House OKs Violence Against Women Act

By Edward Donga
BU News Service

WASHINGTON – By a 286-138 vote, the U.S. House voted Thursday to adopt legislation – authored by Senate Judiciary Committee Chairman Patrick Leahy, D-Vt. – to reauthorize the Violence Against Women Act. The measure now goes to President Obama, who vowed to sign it into law “as soon as it hits my desk.”

Passage of the legislation – which includes new protections for Native Americans and undocumented immigrants, as well as lesbian, bisexual and transgender women – ends a more than year-long standoff between the Democratic-controlled Senate and Republican-dominated House.

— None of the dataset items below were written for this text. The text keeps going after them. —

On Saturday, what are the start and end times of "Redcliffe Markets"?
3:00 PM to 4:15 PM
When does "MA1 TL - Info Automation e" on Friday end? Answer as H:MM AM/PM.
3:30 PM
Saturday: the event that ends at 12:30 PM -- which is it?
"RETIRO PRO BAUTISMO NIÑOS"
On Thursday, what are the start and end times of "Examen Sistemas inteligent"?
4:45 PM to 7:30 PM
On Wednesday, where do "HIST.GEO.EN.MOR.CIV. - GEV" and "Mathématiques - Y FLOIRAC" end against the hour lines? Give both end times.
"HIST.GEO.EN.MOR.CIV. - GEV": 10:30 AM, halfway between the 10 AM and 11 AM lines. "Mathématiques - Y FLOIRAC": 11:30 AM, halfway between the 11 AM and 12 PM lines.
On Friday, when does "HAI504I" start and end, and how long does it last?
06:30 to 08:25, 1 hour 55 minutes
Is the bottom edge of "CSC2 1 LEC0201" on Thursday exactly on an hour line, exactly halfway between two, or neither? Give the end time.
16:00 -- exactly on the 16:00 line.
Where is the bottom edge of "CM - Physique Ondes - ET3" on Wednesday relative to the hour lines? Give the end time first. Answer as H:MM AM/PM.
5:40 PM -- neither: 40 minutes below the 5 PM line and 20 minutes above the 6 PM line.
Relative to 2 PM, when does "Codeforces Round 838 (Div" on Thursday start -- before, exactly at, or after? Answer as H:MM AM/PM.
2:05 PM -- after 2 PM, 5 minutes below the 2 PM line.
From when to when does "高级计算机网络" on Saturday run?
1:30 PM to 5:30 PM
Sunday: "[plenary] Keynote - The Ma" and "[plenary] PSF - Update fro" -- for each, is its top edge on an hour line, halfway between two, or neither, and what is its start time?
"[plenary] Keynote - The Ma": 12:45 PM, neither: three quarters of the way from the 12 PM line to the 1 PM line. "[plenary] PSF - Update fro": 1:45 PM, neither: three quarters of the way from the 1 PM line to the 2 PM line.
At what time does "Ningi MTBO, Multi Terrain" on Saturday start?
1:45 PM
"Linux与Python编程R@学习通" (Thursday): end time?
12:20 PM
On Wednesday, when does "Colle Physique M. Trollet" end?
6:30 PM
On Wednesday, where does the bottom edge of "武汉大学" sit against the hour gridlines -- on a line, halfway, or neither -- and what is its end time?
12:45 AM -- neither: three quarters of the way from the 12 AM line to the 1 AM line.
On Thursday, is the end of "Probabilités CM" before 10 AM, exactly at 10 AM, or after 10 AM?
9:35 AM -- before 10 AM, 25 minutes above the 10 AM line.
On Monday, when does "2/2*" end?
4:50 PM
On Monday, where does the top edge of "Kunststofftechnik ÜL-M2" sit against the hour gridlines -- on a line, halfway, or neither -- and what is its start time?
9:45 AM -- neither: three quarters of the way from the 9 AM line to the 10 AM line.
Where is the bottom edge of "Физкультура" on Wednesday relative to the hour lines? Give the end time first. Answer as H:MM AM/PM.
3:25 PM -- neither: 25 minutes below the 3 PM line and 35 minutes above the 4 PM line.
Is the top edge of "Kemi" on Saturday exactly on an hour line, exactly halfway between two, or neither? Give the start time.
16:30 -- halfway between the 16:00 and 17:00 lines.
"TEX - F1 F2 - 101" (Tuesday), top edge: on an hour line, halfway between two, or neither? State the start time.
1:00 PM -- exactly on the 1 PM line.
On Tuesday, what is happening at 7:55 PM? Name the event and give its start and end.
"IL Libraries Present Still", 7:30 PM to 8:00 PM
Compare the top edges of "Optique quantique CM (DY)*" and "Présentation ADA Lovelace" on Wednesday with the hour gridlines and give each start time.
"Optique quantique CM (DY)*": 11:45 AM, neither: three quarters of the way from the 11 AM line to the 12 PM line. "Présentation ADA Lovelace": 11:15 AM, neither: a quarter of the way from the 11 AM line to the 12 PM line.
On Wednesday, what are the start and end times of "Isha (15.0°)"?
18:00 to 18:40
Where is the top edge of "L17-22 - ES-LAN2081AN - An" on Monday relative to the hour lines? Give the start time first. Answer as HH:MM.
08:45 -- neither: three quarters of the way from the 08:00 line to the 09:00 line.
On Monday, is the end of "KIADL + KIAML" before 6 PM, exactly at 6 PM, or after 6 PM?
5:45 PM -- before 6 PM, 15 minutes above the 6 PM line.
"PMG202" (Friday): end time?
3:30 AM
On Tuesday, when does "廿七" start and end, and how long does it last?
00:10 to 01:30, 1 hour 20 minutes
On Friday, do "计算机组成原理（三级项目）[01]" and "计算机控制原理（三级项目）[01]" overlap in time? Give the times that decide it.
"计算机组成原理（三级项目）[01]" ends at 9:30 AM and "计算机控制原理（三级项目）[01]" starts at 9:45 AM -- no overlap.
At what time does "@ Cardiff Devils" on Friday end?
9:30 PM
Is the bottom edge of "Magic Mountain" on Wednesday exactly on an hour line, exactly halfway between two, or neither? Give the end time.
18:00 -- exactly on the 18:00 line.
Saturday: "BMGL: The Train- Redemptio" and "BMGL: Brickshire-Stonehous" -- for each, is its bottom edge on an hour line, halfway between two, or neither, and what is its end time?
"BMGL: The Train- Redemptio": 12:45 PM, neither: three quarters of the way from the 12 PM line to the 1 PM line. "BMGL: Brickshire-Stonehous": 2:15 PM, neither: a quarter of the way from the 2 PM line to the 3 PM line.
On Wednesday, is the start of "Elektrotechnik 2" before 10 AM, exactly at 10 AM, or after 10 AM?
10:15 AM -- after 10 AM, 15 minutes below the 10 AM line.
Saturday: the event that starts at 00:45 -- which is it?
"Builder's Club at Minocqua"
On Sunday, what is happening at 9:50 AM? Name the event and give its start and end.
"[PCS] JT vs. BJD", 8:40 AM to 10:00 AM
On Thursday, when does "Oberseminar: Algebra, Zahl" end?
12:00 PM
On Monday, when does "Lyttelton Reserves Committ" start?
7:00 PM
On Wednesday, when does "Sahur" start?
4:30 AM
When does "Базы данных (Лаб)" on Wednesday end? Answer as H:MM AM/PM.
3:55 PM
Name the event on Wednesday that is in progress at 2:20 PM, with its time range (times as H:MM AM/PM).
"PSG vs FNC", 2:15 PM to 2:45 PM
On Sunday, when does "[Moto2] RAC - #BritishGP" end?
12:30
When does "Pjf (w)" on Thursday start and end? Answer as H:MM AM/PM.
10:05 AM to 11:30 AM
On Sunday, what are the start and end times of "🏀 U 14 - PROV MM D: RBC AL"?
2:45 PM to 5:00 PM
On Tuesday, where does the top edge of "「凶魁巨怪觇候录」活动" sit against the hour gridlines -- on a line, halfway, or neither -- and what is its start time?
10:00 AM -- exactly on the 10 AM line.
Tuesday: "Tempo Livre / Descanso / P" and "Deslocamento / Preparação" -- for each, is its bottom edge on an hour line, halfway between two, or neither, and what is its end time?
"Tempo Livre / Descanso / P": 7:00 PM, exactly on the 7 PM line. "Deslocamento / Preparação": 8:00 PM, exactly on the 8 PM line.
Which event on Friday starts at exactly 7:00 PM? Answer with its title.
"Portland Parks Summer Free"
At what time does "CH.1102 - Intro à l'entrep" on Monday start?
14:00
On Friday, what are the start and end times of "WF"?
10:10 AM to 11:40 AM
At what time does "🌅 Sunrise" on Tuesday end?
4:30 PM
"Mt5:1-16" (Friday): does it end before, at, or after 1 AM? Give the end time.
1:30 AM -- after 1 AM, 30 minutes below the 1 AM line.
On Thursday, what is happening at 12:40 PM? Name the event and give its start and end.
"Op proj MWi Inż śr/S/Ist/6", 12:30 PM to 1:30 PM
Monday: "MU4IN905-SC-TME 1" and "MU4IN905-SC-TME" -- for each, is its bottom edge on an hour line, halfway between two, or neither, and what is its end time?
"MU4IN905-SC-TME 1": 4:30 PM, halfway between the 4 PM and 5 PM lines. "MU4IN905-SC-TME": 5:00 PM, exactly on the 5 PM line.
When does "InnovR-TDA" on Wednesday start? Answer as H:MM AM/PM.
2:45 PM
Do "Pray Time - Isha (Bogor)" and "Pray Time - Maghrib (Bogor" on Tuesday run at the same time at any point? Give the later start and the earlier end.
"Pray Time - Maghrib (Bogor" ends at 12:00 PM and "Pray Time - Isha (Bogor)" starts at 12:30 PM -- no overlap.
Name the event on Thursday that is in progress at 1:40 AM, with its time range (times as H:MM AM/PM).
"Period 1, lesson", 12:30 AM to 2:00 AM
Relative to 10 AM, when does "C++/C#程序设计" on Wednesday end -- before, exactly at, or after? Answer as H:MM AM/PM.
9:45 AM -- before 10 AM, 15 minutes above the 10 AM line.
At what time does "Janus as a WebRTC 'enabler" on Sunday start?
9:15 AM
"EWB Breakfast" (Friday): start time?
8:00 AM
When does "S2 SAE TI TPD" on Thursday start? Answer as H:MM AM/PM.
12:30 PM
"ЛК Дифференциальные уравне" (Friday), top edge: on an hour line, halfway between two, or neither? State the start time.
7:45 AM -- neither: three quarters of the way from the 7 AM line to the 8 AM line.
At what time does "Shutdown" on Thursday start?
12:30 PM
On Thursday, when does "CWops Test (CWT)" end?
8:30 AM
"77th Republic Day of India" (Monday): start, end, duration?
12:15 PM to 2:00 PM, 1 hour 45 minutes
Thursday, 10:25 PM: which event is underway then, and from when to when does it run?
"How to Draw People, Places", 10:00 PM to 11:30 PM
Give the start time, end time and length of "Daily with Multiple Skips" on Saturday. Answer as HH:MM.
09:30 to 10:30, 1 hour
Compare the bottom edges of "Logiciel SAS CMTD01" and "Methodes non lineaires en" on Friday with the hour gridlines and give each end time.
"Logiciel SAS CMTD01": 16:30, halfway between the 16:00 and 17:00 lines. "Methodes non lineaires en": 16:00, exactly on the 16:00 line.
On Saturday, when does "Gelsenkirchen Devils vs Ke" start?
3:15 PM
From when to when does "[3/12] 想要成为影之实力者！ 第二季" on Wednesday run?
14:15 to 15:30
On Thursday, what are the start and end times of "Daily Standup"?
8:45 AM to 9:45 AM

Thursday’s vote came on the heels of a letter earlier this week signed by Leahy and two of his Republican colleagues – Sens. Mike Crapo of Idaho and Lisa Murkowski of Alaska – that urged Speaker of the House John Boehner, R-Ohio, to allow the Senate legislation sponsored by Leahy to come to the House floor.

“As we worked on this bill, I heard the moving stories in hearings and rallies and meetings of those who survived true horrors and had the courage to share their stories in the hopes that others could be spared what they went through,” said Leahy in a statement following Thursday’s action. “We have finally come together to honor their courage and take the action they demanded.”

The Violence Against Women Act – VAWA — provides local communities with funding and resources to assist victims of domestic violence, and to take steps to prevent further instances of domestic violence from occurring. Vice President Joseph Biden, who sponsored the original VAWA legislation in 1994 when he was a senator from Delaware, said in a statement Thursday  that the United States has seen a 64 percent drop in domestic violence since then.

The law has been reauthorized twice since 1994 without political difficulty. But the latest reauthorization became gridlocked in 2011, when many House Republicans took issue with new provisions that expanded protections for same sex couples as well as illegal immigrants and Native Americans.

Last year, House Republican leaders were able to derail the legislation when they found that a provision allowing for an increased number of visas for illegal immigrants who had been victims of domestic violence would raise revenue. According to the Constitution, revenue-raising bills must originate in the House.

When the new Congress convened at the beginning of this year, Leahy reintroduced legislation to reauthorize VAWA. He modified the provision on illegal immigrants to drop the language on the increase in visas, in order to facilitate the bill’s passage.

The Leahy bill passed the Senate in early February by an overwhelming 78-22 bipartisan vote, but it remained unclear whether it could pass the House due to continuing opposition from many conservative Republicans there.

But others in the House GOP were clearly seeking to put the issue behind them — in the wake of an election in which their party had come up short among women and Latino voters, while being adversely affected by controversial comments about rape made by two Republican Senate candidates.

On Thursday, 87 Republicans joined all 199 Democrats present in voting for the Senate-passed bill sponsored by Leahy. But a majority of House Republicans – 138 – opposed it.

Earlier, a Republican-sponsored substitute measure that excluded the new protections for Native American, undocumented immigrant and LGBT victims of violence was defeated by a 257-166 vote. Voting in favor of that substitute was 164 Republicans and just two Democrats, while 60 Republicans joined 197 Democrats in voting against it.

“For over a year, House Republicans leaders displayed a willful, implacable but ultimately failed resistance to protecting LGBT, immigrant, and Native American women from domestic violence,” Rep. Peter Welch, D-Vt., said in a statement.. “I am pleased that a bipartisan majority of the House of Representatives has now affirmed what is plainly common sense: that violence is violence no matter what you look like or whom you love.”